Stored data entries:
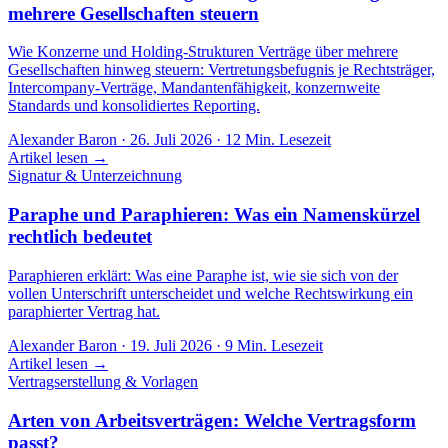
mehrere Gesellschaften steuern
Wie Konzerne und Holding-Strukturen Verträge über mehrere
Gesellschaften hinweg steuern: Vertretungsbefugnis je Rechtsträger,
Intercompany-Verträge, Mandantenfähigkeit, konzernweite
Standards und konsolidiertes Reporting.
Alexander Baron
·
26. Juli 2026
·
12
Min. Lesezeit
Artikel lesen →
Signatur & Unterzeichnung
Paraphe und Paraphieren: Was ein Namenskürzel
rechtlich bedeutet
Paraphieren erklärt: Was eine Paraphe ist, wie sie sich von der
vollen Unterschrift unterscheidet und welche Rechtswirkung ein
paraphierter Vertrag hat.
Alexander Baron
·
19. Juli 2026
·
9
Min. Lesezeit
Artikel lesen →
Vertragserstellung & Vorlagen
Arten von Arbeitsverträgen: Welche Vertragsform
passt?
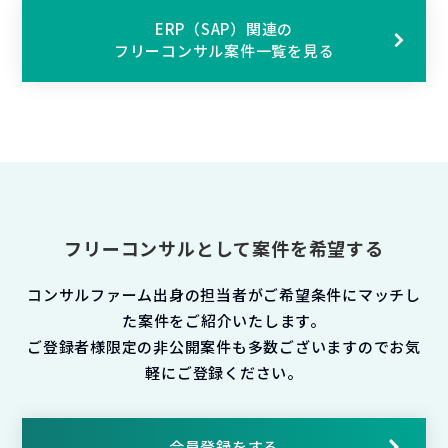
ERP（SAP）関連の
フリーコンサル案件一覧を見る
フリーコンサルとして案件を希望する
コンサルファーム出身の担当者がご希望条件にマッチし
た案件をご紹介いたします。
ご登録者様限定の非公開案件も多数ございますのでお気
軽にご登録ください。
会員登録をする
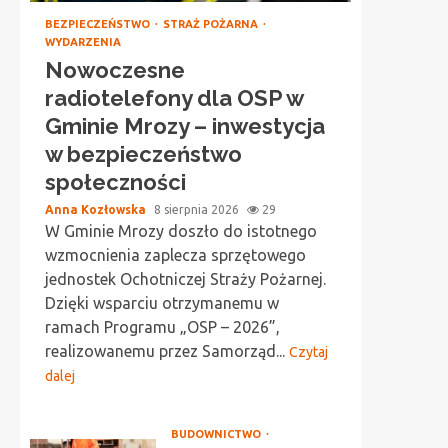
BEZPIECZEŃSTWO
STRAŻ POŻARNA
WYDARZENIA
Nowoczesne
radiotelefony dla OSP w
Gminie Mrozy – inwestycja
w bezpieczeństwo
społeczności
Anna Kozłowska
8 sierpnia 2026
29
W Gminie Mrozy doszło do istotnego
wzmocnienia zaplecza sprzętowego
jednostek Ochotniczej Straży Pożarnej.
Dzięki wsparciu otrzymanemu w
ramach Programu „OSP – 2026”,
realizowanemu przez Samorząd...
Czytaj
dalej
BUDOWNICTWO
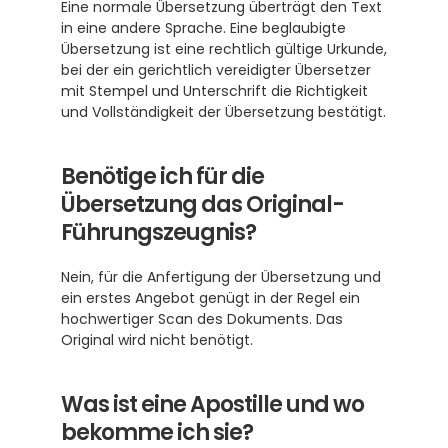
Eine normale Übersetzung überträgt den Text 
in eine andere Sprache. Eine beglaubigte 
Übersetzung ist eine rechtlich gültige Urkunde, 
bei der ein gerichtlich vereidigter Übersetzer 
mit Stempel und Unterschrift die Richtigkeit 
und Vollständigkeit der Übersetzung bestätigt.
Benötige ich für die 
Übersetzung das Original-
Führungszeugnis?
Nein, für die Anfertigung der Übersetzung und 
ein erstes Angebot genügt in der Regel ein 
hochwertiger Scan des Dokuments. Das 
Original wird nicht benötigt.
Was ist eine Apostille und wo 
bekomme ich sie?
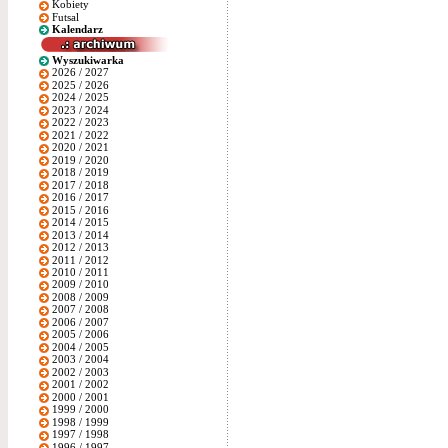
Kobiety
Futsal
Kalendarz
Wyszukiwarka
2026 / 2027
2025 / 2026
2024 / 2025
2023 / 2024
2022 / 2023
2021 / 2022
2020 / 2021
2019 / 2020
2018 / 2019
2017 / 2018
2016 / 2017
2015 / 2016
2014 / 2015
2013 / 2014
2012 / 2013
2011 / 2012
2010 / 2011
2009 / 2010
2008 / 2009
2007 / 2008
2006 / 2007
2005 / 2006
2004 / 2005
2003 / 2004
2002 / 2003
2001 / 2002
2000 / 2001
1999 / 2000
1998 / 1999
1997 / 1998
1996 / 1997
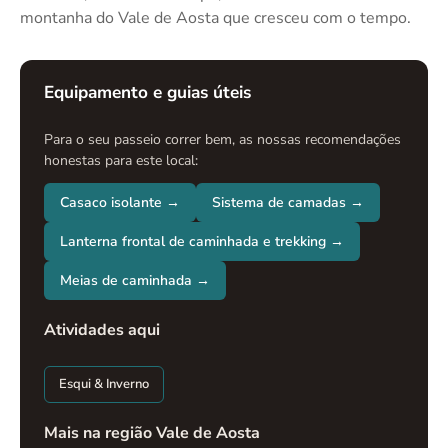
montanha do Vale de Aosta que cresceu com o tempo.
Equipamento e guias úteis
Para o seu passeio correr bem, as nossas recomendações
honestas para este local:
Casaco isolante →
Sistema de camadas →
Lanterna frontal de caminhada e trekking →
Meias de caminhada →
Atividades aqui
Esqui & Inverno
Mais na região Vale de Aosta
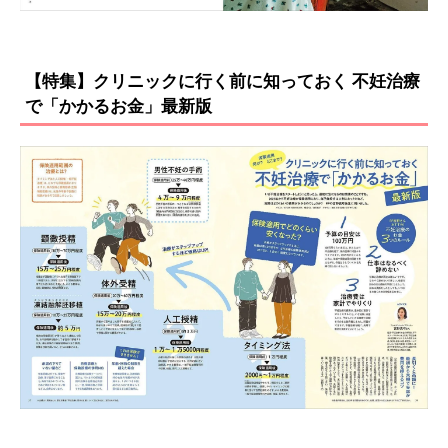
【特集】クリニックに行く前に知っておく 不妊治療
で「かかるお金」最新版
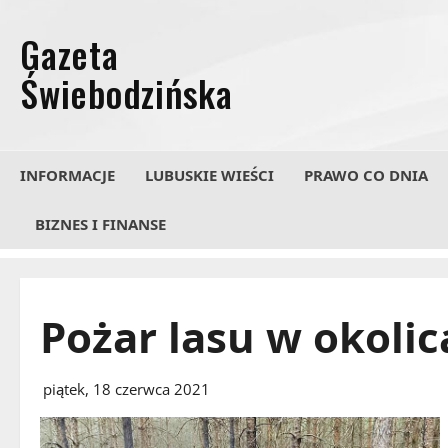
Przejdź
do
treści
INFORMACJE
LUBUSKIE WIEŚCI
PRAWO CO DNIA
BIZNES I FINANSE
Pożar lasu w okoli
piątek, 18 czerwca 2021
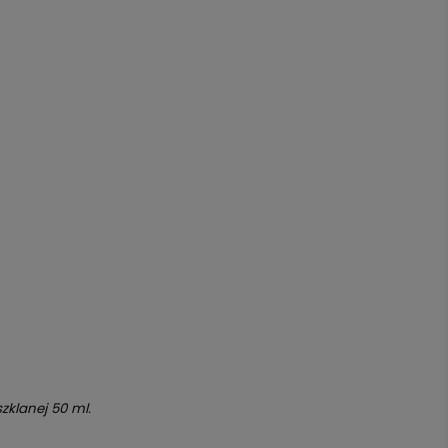
zklanej 50 ml.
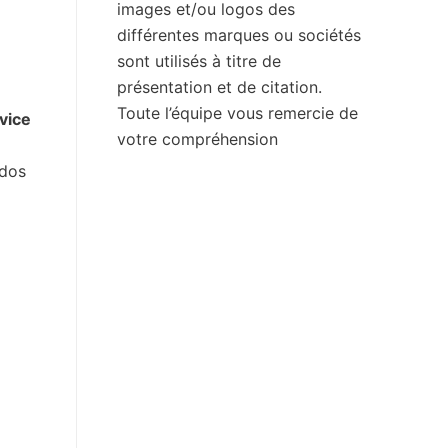
images et/ou logos des
différentes marques ou sociétés
sont utilisés à titre de
présentation et de citation.
Toute l’équipe vous remercie de
rvice
votre compréhension
 dos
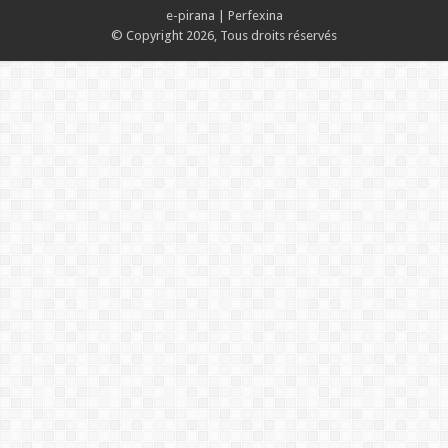
e-pirana
|
Perfexina
© Copyright 2026, Tous droits réservés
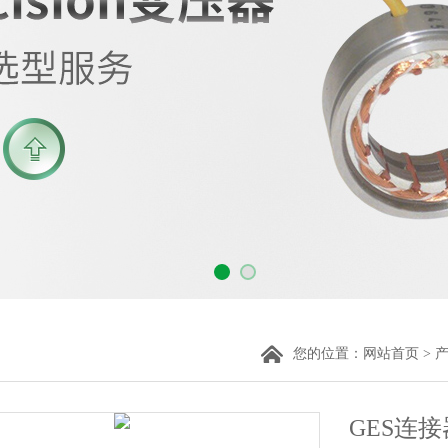
您的位置：
网站首页
>
GES连接器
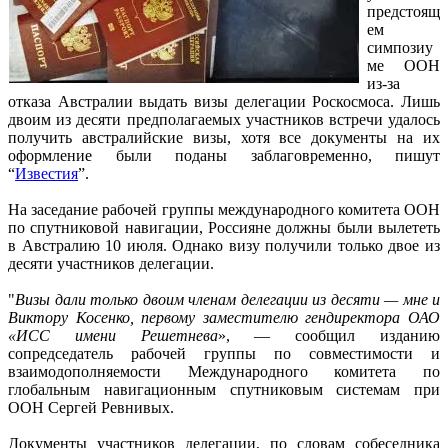
предстоящ
ем
симпозиу
ме ООН
из-за
отказа Австралии выдать визы делегации Роскосмоса. Лишь
двоим из десяти предполагаемых участников встречи удалось
получить австралийские визы, хотя все документы на их
оформление были поданы заблаговременно, пишут
“
Известия
”.
На заседание рабочей группы международного комитета ООН
по спутниковой навигации, Россияне должны были вылететь
в Австралию 10 июля. Однако визу получили только двое из
десяти участников делегации.
"
Визы дали только двоим членам делегации из десяти — мне и
Виктору Косенко, первому заместителю гендиректора ОАО
«ИСС имени Решетнева
», — сообщил изданию
сопредседатель рабочей группы по совместимости и
взаимодополняемости Международного комитета по
глобальным навигационным спутниковым системам при
ООН Сергей Ревнивых.
Документы участников делегации, по словам собеседника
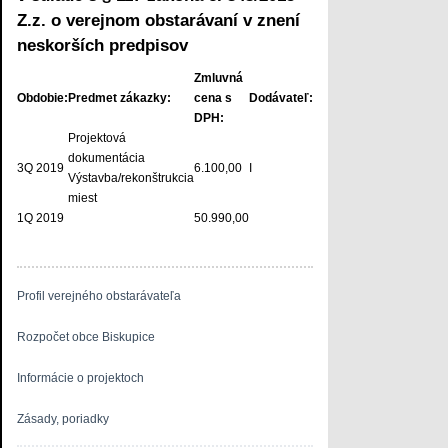
Z.z. o verejnom obstarávaní v znení
neskorších predpisov
Zmluvná
Obdobie:
Predmet zákazky:
cena s
Dodávateľ:
DPH:
Projektová
dokumentácia
3Q 2019
6.100,00
I
Výstavba/rekonštrukcia
miest
1Q 2019
50.990,00
Profil verejného obstarávateľa
Rozpočet obce Biskupice
Informácie o projektoch
Zásady, poriadky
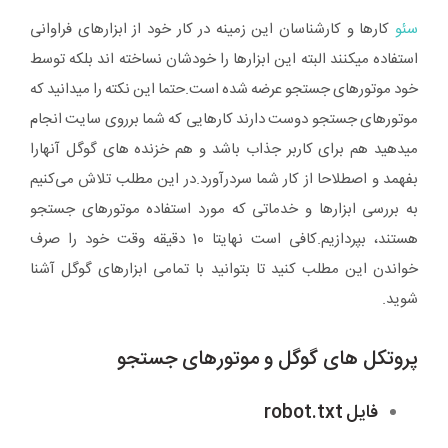
سئو
کارها و کارشناسان این زمینه در کار خود از ابزارهای فراوانی
استفاده میکنند البته این ابزارها را خودشان نساخته اند بلکه توسط
خود موتورهای جستجو عرضه شده است.حتما این نکته را میدانید که
موتورهای جستجو دوست دارند کارهایی که شما برروی سایت انجام
میدهید هم برای کاربر جذاب باشد و هم خزنده های گوگل آنهارا
بفهمد و اصطلاحا از کار شما سردرآورد.در این مطلب تلاش می‌کنیم
به بررسی ابزارها و خدماتی که مورد استفاده موتورهای جستجو
هستند، بپردازیم.کافی است نهایتا 10 دقیقه وقت خود را صرف
خواندن این مطلب کنید تا بتوانید با تمامی ابزارهای گوگل آشنا
شوید.
پروتکل های گوگل و موتورهای جستجو
فایل robot.txt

Work item:
Set down, from the entries above, exactly the lines from the one with "2023 / 2024" up to and including the one with "1997 / 1998", and no other lines.

Output of the exercise:
2023 / 2024
2022 / 2023
2021 / 2022
2020 / 2021
2019 / 2020
2018 / 2019
2017 / 2018
2016 / 2017
2015 / 2016
2014 / 2015
2013 / 2014
2012 / 2013
2011 / 2012
2010 / 2011
2009 / 2010
2008 / 2009
2007 / 2008
2006 / 2007
2005 / 2006
2004 / 2005
2003 / 2004
2002 / 2003
2001 / 2002
2000 / 2001
1999 / 2000
1998 / 1999
1997 / 1998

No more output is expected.